In the title role, Christopher Eccleston does fine. At times, he seems uncomfortable with the role, like he's forcing himself to be silly when he doesn't want to be. But for the most part, he's an electric presence, injecting a sense of unpredictability into the proceedings. He's a bit better at displaying a certain darkness within the Doctor, and the loneliness with being the last of his race. His hatred of the Daleks is pretty intense, as well.
Former pop star Billie Piper stars as Rose, the Doctor's companion. She's appropriately spunky, but also naive and scared. She shares a good chemistry with Eccleston; the two get along famously on screen, and developing a deep affection for each other. Their relationship forms the emotional heart of the show, and it's charming and fun.

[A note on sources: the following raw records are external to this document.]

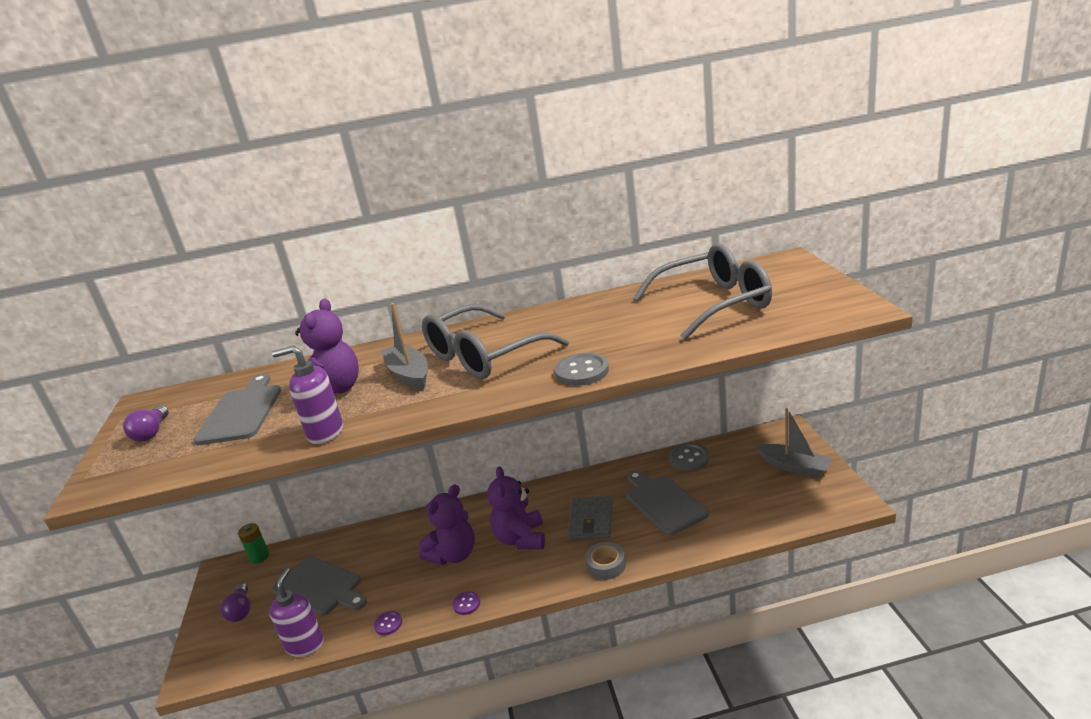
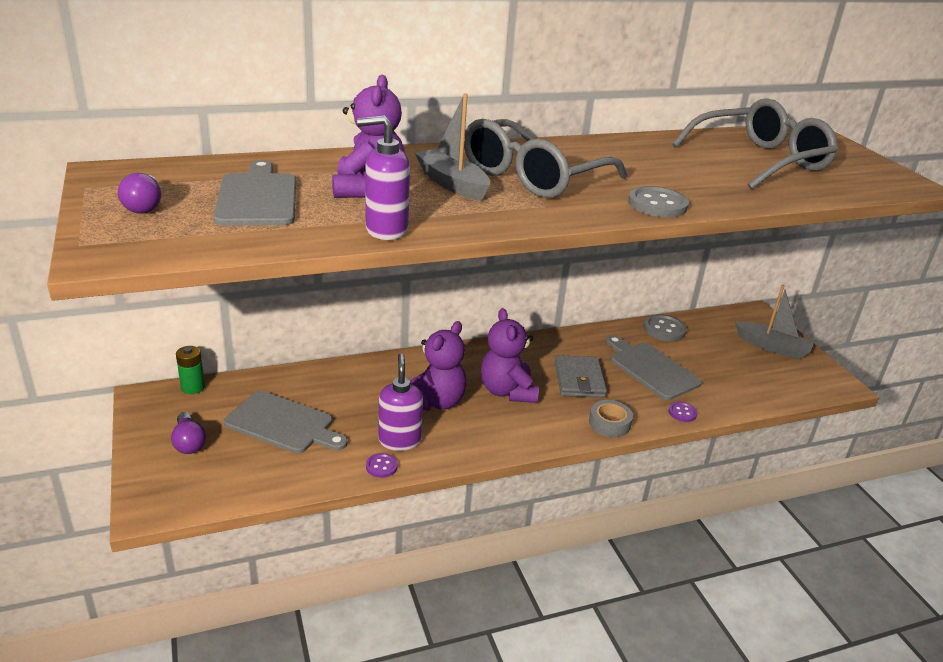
camera: 15 degrees left, 5 degrees up
purple soap dispenser [269,568,324,657] -> purple soap dispenser moved to [379,354,423,451]
purple button [452,591,480,615] -> purple button moved to [668,402,697,422]

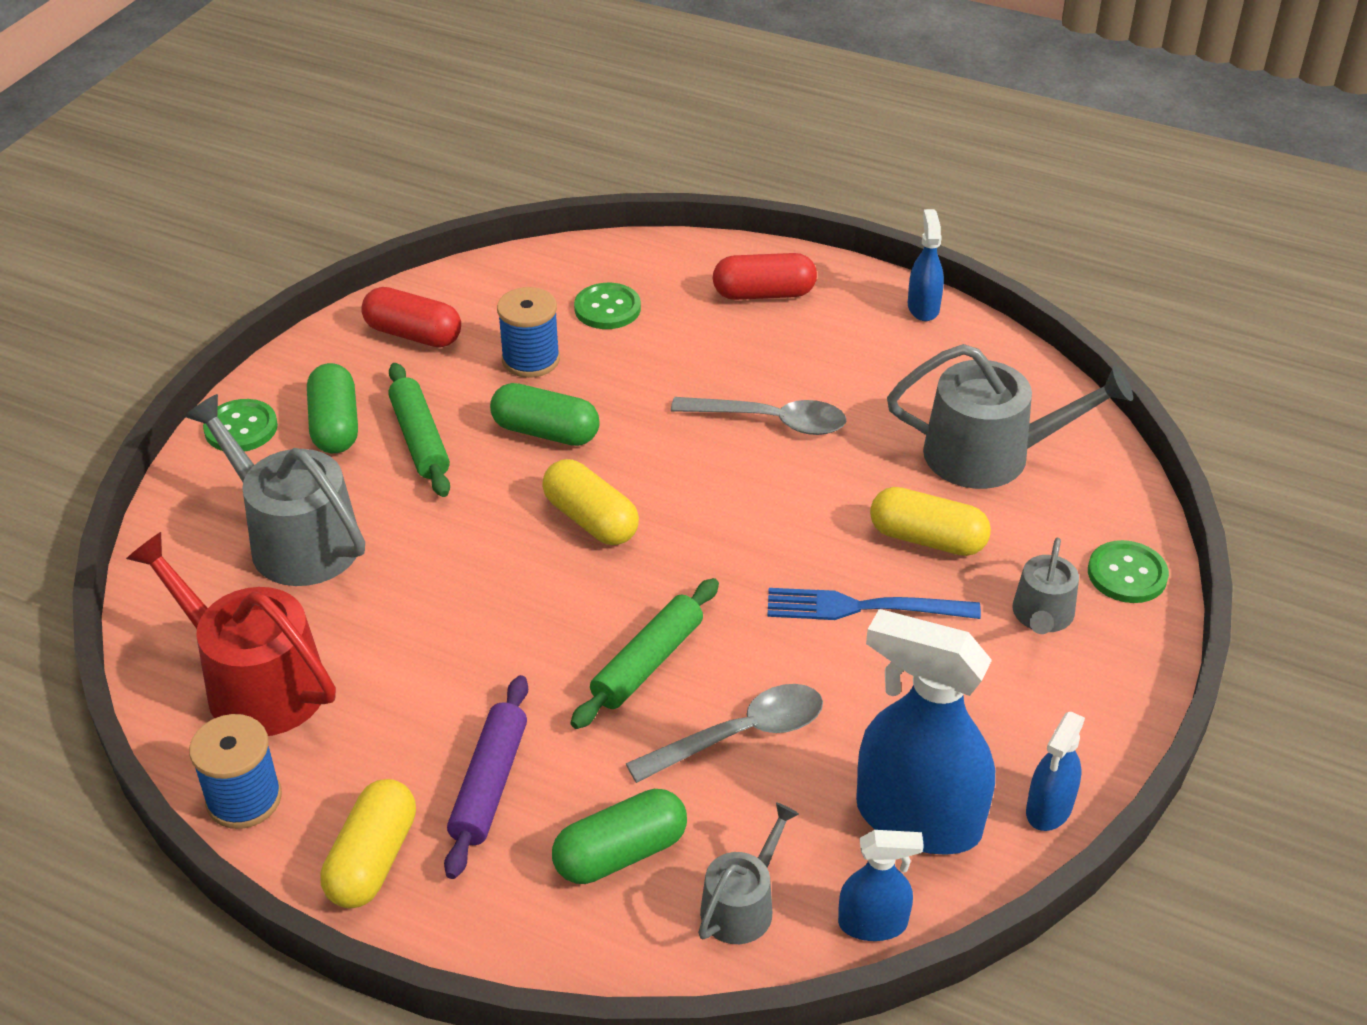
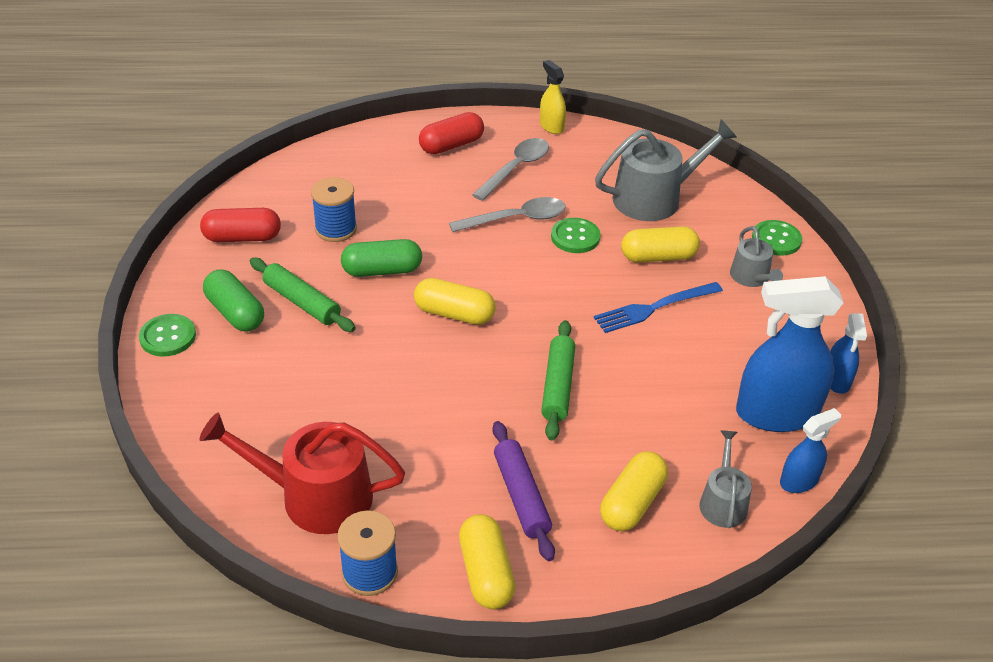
camera: 30 degrees left, 0 degrees up
grey watering can [184,394,365,586] -> none
green capsule [552,789,687,884] -> yellow capsule [600,451,668,531]
green button [574,283,641,329] -> green button moved to [551,218,601,253]
grey spoon [626,684,823,783] -> grey spoon moved to [472,138,549,201]
blue spray bottle [908,209,944,321] -> yellow spray bottle [540,60,566,134]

No show is perfect, of course. Some episodes are better than others, as one would expect. The first episode isn't particularly impressive beyond it's wacky concept. But other episodes are pretty spectacular, including a jaunt to a space station to witness the end of the world, a futuristic reality show where losing means death, and aliens wearing skin-suits trying to sell the Earth for scrap. The final two-part episode, featuring the return of the Daleks and their Master, is a great finale to the season. It's appropriately huge and epic, tying together little hints sprinkled throughout the rest of the episodes.
"Doctor Who" is a lot of fun. It's cheesy, sure, but on purpose. The cheapness of the production might put off some, but with a little investment, it's totally worth it.